§ What is needed: Count the lines below that hold "from". Give the number without comment.

§ Exercise inputs:
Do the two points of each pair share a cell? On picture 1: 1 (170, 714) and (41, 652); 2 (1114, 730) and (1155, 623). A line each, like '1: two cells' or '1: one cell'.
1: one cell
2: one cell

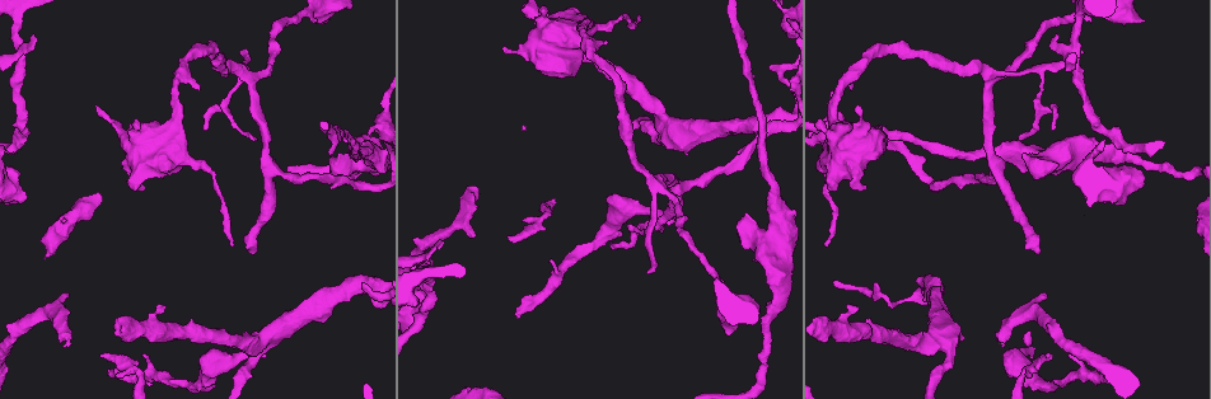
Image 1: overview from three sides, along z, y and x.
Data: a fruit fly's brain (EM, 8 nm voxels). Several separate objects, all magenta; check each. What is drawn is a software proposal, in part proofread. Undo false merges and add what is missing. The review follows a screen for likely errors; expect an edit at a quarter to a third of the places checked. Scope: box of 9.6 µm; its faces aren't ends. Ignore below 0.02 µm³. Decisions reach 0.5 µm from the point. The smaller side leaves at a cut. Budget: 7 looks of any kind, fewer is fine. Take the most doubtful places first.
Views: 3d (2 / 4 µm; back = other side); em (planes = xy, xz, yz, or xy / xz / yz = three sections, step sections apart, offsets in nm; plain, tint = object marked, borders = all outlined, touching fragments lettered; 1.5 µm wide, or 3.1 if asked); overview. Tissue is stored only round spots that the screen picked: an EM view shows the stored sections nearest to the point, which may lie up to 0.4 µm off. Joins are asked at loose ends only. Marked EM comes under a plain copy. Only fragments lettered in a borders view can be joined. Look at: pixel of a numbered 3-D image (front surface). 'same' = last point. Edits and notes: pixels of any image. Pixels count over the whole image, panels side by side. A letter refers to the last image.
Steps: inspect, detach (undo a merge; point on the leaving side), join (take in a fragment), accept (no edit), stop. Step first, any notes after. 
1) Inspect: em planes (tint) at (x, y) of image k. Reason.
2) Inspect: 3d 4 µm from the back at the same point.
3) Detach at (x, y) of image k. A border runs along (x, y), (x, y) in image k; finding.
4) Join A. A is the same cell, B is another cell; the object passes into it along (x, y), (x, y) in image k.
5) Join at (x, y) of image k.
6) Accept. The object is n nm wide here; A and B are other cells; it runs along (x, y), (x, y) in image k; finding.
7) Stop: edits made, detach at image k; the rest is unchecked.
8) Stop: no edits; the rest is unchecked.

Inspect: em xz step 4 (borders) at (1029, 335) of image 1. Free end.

* * *

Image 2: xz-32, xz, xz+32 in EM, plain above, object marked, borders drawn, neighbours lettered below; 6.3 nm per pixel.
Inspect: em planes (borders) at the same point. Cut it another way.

§ Result: 3